In its petition for writ of mandamus, relator argues that by agreeing to arbitrate in accordance with the AAA rules, the parties made those rules part of the processing agreement. Rule 3 of the Patent Arbitration Rules provided: "When parties agree to arbitrate under these rules, or when they provide for arbitration by the AAA and an arbitration is initiated under these rules, they thereby authorize the AAA to administer the arbitration." See Am. Arb. Ass'n, Archived Patent Arb. R. 3, available at http://www.adr.org/sp.asp?id=22013, modified by Resolution Patent Disputes Suppl. R., Supp. R. Patent Disp. 1 (effective Jan. 1, 2006), available at http://www.adr.org/sp.asp?id=27417 . Relator asserts that by agreeing to arbitrate "in accordance with . . . the Patent Arbitration Rules of the American Arbitration Association," relator and real party authorized the AAA to administer the arbitration and that the trial court had no discretion to disregard the rules agreed to by the parties.
We agree that when the parties agreed to arbitrate in accordance with the Patent Arbitration Rules, they authorized the AAA to administer the arbitration. See Ambulance Billings Sys. Inc. v. Gemini Ambulance Serv., Inc., 103 S.W.3d 507, 515 (Tex.App.-San Antonio 2003, no pet.). Because the parties agreed that the AAA rules govern the administration of the arbitration, they are bound by the AAA rules providing for an AAA administered arbitration. See In re Nat'l Health Ins. Co., 109 S.W.3d 552, 556 (Tex.App.-Tyler 2002, orig. proceeding).
Arbitration agreements are interpreted by applying contract principles. Id. A court cannot change an arbitration agreement because it or one of the parties comes to dislike the provisions of the arbitration agreement or thinks that something else is needed. Id. Therefore, the trial court failed to correctly analyze and apply the law when it altered the agreement by ordering the parties to submit to an arbitration not administered by the AAA. The trial court's failure to analyze and apply the law constitutes an abuse of discretion.

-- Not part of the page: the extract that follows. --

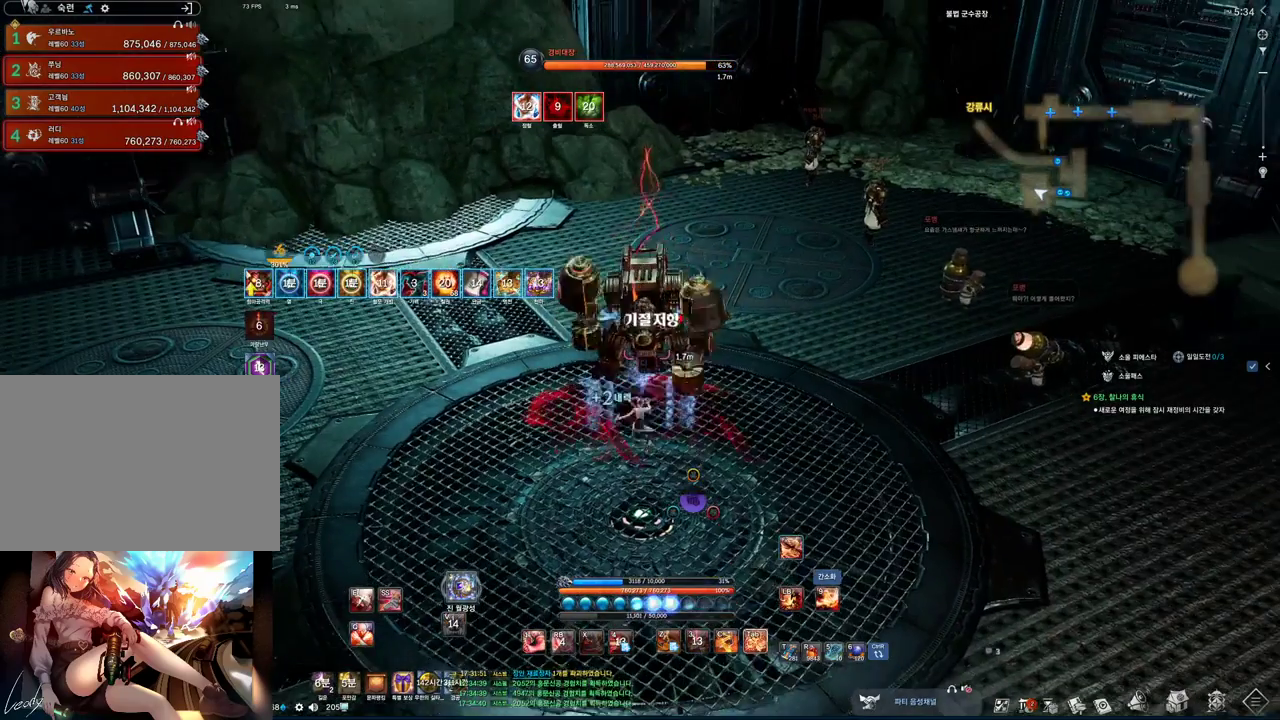
{"keys": ["tab"], "mouse": [], "events": [[233, "f", "up"], [233, "tab", "down"]]}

Mandamus will issue when the failure to do so would "vitiate and render illusory the subject matter of an appeal." Jack B. Anglin co. v. Tipps, 842 S.W.2d 266, 272 (Tex. 1992) (orig. proceeding). Here the subject matter of the prospective appeal would be the right to proceed immediately with an AAA administrated arbitration. An appeal after the non-AAA administered arbitration would vitiate that right. We conclude relator has no adequate remedy by appeal.
The trial court abused its discretion by ordering the parties to submit to a non-AAA administered arbitration. The relator does not have an adequate appellate remedy. Therefore, we conditionally grant the writ of mandamus and direct the trial court to vacate the portion of its July 25, 2008 order that requires the parties to submit to a non-administered arbitration, and to modify its order to require the parties to submit to an arbitration administered by the AAA. We are confident that the trial court will act promptly to modify its order in accordance with this opinion. The writ will issue only if it fails to do so.